To support the group’s efforts, Seaberry said, professor John Demos has been pulling together some fellow history professors to mobilize against the war. Demos and some of his colleagues volunteered to pay $100 each for speaker fees for the “Tour of Duty” speaking group after the original sponsor, the Council on Middle East Studies, backed out because the council cannot support political events.

Demos said about 30 members of the history faculty and history graduate students turned out to a meeting he had organized at the beginning of the fall semester.

“I find it puzzling and astonishing that there’s as little activity on campus against the war,” Demos said. “The thing that’s perplexing is that I’m quite convinced that if we polled the campus we’d find a great deal of skepticism, if not outright opposition, [to the war]. … We have that on the one hand, but on the other hand that kind of feeling is just not mobilized.”

While Demos said he was disappointed in the low turnout at the Tour of Duty talk and was astonished at the lack of response to the display of the 2,000 crosses, he said he was optimistic that the recent speech by Democratic Congressman John Murtha questioning the war is symptomatic of a new life for the anti-war movement.

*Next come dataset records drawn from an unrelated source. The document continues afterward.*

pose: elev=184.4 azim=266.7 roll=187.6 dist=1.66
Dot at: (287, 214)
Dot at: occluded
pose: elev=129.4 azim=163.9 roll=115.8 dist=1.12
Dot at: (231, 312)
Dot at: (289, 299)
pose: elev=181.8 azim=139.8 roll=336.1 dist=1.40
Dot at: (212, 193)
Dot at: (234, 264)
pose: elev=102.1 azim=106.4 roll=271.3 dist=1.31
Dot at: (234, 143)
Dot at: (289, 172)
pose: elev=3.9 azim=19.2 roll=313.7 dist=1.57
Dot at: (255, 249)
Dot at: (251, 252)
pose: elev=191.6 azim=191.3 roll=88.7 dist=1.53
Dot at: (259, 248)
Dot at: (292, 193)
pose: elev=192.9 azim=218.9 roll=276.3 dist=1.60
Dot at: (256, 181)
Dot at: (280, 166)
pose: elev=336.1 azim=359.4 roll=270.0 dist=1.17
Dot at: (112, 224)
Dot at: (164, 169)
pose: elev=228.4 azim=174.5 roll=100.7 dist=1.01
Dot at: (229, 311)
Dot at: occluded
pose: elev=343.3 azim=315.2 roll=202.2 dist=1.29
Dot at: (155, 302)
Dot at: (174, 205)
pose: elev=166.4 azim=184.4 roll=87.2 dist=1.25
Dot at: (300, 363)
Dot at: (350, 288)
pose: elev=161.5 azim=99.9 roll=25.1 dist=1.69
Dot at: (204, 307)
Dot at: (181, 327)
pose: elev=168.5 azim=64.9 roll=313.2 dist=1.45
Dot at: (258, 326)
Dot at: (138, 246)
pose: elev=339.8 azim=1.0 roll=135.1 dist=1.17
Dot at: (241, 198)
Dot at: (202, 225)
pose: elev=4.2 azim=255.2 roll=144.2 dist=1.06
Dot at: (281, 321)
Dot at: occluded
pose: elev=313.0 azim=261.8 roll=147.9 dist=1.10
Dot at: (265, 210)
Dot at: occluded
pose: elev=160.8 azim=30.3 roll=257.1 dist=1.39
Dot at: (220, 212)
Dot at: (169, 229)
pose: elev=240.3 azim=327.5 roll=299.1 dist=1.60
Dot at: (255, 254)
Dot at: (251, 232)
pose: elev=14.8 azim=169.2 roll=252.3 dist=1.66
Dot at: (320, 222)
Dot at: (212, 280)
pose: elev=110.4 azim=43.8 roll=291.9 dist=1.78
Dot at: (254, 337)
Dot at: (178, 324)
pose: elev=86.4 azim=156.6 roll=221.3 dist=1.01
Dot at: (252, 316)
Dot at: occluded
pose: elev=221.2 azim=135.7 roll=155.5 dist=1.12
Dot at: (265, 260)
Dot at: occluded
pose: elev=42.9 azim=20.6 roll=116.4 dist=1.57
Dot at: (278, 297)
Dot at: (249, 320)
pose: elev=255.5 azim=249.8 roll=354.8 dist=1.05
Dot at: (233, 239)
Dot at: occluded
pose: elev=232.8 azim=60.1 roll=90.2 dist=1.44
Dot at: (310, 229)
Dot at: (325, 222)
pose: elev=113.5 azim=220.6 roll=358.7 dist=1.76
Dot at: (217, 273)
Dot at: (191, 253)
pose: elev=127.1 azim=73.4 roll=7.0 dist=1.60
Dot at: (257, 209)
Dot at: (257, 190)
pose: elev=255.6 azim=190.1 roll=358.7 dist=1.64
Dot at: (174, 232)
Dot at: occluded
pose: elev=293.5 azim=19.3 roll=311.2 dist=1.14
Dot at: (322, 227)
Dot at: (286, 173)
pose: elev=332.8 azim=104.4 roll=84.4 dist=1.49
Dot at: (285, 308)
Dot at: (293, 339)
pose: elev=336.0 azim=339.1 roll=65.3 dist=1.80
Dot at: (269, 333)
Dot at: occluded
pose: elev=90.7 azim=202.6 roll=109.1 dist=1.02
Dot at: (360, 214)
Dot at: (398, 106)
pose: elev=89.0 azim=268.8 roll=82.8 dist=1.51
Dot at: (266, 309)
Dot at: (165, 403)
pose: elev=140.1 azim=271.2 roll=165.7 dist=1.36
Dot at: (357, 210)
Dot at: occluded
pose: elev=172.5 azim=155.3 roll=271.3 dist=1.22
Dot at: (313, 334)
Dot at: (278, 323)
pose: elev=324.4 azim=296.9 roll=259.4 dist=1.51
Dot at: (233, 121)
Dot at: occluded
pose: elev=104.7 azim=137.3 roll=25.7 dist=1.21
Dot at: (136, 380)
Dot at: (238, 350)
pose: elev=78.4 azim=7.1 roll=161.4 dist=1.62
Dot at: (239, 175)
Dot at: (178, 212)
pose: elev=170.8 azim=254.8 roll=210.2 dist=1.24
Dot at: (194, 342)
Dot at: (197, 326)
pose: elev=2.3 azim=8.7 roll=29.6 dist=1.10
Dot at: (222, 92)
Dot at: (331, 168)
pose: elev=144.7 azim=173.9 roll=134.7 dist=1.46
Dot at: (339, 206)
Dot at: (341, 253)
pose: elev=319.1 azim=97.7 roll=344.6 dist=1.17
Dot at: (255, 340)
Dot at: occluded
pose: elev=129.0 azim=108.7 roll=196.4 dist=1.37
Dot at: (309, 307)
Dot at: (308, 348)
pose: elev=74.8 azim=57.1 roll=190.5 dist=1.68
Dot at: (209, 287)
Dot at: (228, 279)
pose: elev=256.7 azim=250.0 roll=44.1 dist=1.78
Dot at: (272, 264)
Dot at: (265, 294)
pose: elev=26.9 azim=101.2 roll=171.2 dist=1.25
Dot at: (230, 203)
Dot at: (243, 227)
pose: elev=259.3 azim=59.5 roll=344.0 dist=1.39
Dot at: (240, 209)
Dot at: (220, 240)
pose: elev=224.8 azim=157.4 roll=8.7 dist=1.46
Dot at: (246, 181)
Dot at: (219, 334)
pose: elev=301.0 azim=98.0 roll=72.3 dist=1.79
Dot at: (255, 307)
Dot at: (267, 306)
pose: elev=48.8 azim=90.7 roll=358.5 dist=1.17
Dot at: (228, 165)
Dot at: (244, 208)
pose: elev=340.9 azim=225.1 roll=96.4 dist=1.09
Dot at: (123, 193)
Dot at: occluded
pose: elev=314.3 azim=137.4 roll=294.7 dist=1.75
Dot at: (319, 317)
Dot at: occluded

“I’m hopeful in the sense that the whole tide nationally is turning against the current war policy,” Demos said. “Our short-term goal is to create some real active and demonstrative activity on campus against the war, but the long-term goal is that … there will be a national anti-war movement, as there was 35 years ago.”

For now, Yale Peace is finalizing plans for “Counter Recruitment,” a program that will send Yale students to Wilbur Cross and Hillhouse high schools to distribute information about the costs of joining the military. The group has cleared the program with the New Haven Public Schools Superintendent Reginald Mayo, and they are waiting to hear back from the high school principals, Seaberry said.

“It takes little actions like that just all the time to get big things going,” she said. “That’s why we haven’t given up, even though we have meetings of five people.”